**ASSIGNMENT:** The job is to output exactly the lines that run from the start of the entries through the line containing "Τρία ποι­ή­μα­τα", pictures omitted.

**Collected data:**
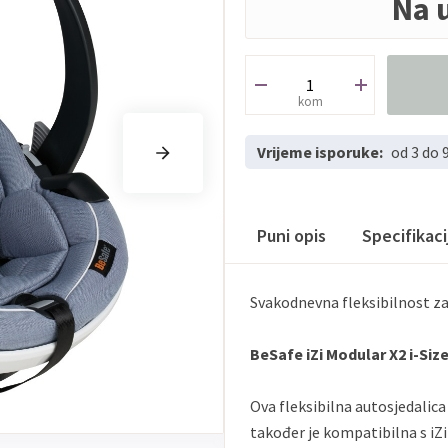
Na 
kom
Vrijeme isporuke:
od 3 do 
Puni opis
Specifikac
Svakodnevna fleksibilnost za
BeSafe iZi Modular X2 i-Size
Ova fleksibilna autosjedalica 
također je kompatibilna s iZ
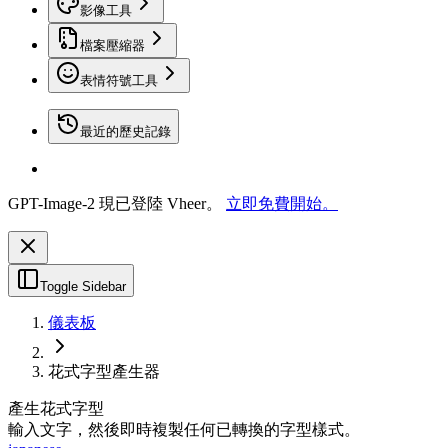
影像工具
檔案壓縮器
表情符號工具
最近的歷史記錄
GPT-Image-2 現已登陸 Vheer。
立即免費開始。
Toggle Sidebar
儀表板
花式字型產生器
產生花式字型
輸入文字，然後即時複製任何已轉換的字型樣式。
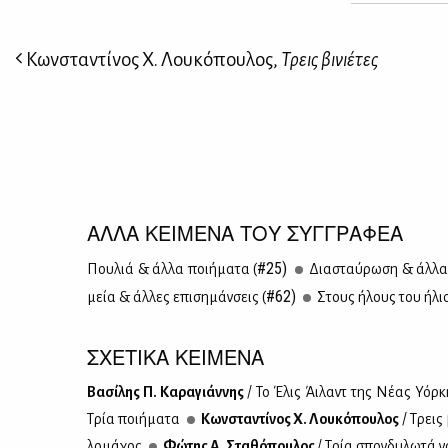
Κωνσταντίνος Χ. Λουκόπουλος,
Τρεις βινιέτες
ΑΛΛΑ ΚΕΙΜΕΝΑ ΤΟΥ ΣΥΓΓΡΑΦΕΑ
#25)
Που­λιά & άλ­λα ποι­ή­μα­τα (
Δια­σταύ­ρω­ση & άλ­λα
#62)
μεία & άλ­λες επι­ση­μάν­σεις (
Στους ήλους του ήλιο
ΣΧΕΤΙΚΑ ΚΕΙΜΕΝΑ
Βα­σί­λης Π. Κα­ρα­γιάν­νης
/ Το Έλις Άι­λαντ της Νέ­ας Υόρ­κ
Τρία ποι­ή­μα­τα
Κων­στα­ντί­νος Χ. Λου­κό­που­λος
/ Τρεις 
λο­μά­χος
Φώ­της Α. Στα­θό­που­λος
/ Τρία σπον­δυ­λω­τά να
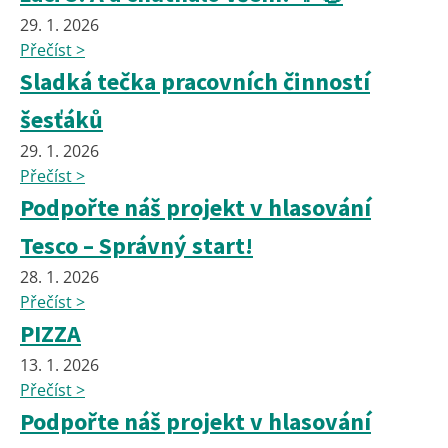
29. 1. 2026
Přečíst >
Sladká tečka pracovních činností
šesťáků
29. 1. 2026
Přečíst >
Podpořte náš projekt v hlasování
Tesco – Správný start!
28. 1. 2026
Přečíst >
PIZZA
13. 1. 2026
Přečíst >
Podpořte náš projekt v hlasování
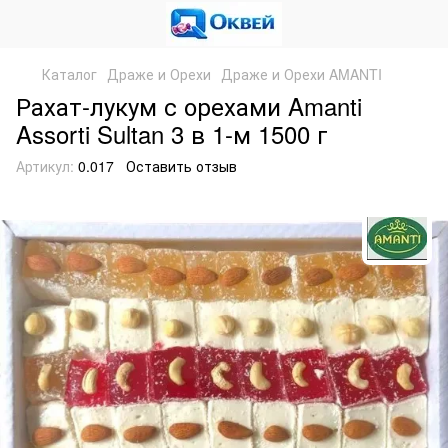
Каталог
Драже и Орехи
Драже и Орехи AMANTI
Рахат-лукум с орехами Amanti
Assorti Sultan 3 в 1-м 1500 г
Артикул:
0.017
Оставить отзыв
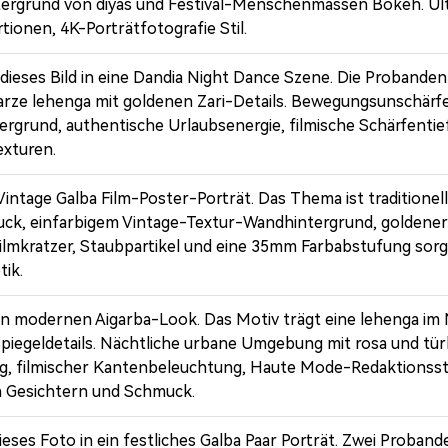
ntergrund von diyas und Festival-Menschenmassen Bokeh. Ult
tionen, 4K-Porträtfotografie Stil.
 dieses Bild in eine Dandia Night Dance Szene. Die Probande
rze lehenga mit goldenen Zari-Details. Bewegungsunschärfe
rgrund, authentische Urlaubsenergie, filmische Schärfentief
xturen.
 Vintage Galba Film-Poster-Porträt. Das Thema ist traditionel
uck, einfarbigem Vintage-Textur-Wandhintergrund, goldene
Filmkratzer, Staubpartikel und eine 35mm Farbabstufung sorg
ik.
en modernen Aigarba-Look. Das Motiv trägt eine lehenga im 
Unbegren
Spiegeldetails. Nächtliche urbane Umgebung mit rosa und tü
 filmischer Kantenbeleuchtung, Haute Mode-Redaktionsstil
Bilder er
en Gesichtern und Schmuck.
eses Foto in ein festliches Galba Paar Porträt. Zwei Proban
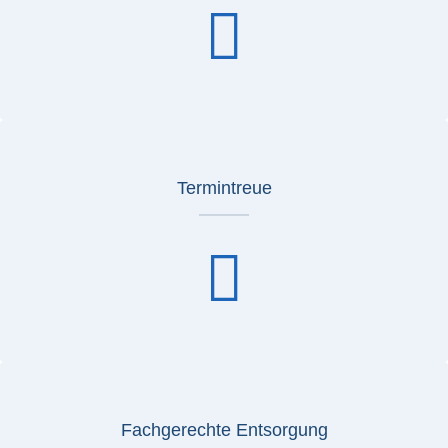
Termintreue
Fachgerechte Entsorgung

**EXERCISE OUTPUT:**
Na 
kom
Vrijeme isporuke:
od 3 do 
Puni opis
Specifikac
Svakodnevna fleksibilnost za
BeSafe iZi Modular X2 i-Size
Ova fleksibilna autosjedalica 
također je kompatibilna s iZ
影像工具
檔案壓縮器
表情符號工具
最近的歷史記錄
GPT-Image-2 現已登陸 Vheer。
立即免費開始。
Toggle Sidebar
儀表板
花式字型產生器
產生花式字型
輸入文字，然後即時複製任何已轉換的字型樣式。
Κωνσταντίνος Χ. Λουκόπουλος,
Τρεις βινιέτες
ΑΛΛΑ ΚΕΙΜΕΝΑ ΤΟΥ ΣΥΓΓΡΑΦΕΑ
#25)
Που­λιά & άλ­λα ποι­ή­μα­τα (
Δια­σταύ­ρω­ση & άλ­λα
#62)
μεία & άλ­λες επι­ση­μάν­σεις (
Στους ήλους του ήλιο
ΣΧΕΤΙΚΑ ΚΕΙΜΕΝΑ
Βα­σί­λης Π. Κα­ρα­γιάν­νης
/ Το Έλις Άι­λαντ της Νέ­ας Υόρ­κ
Τρία ποι­ή­μα­τα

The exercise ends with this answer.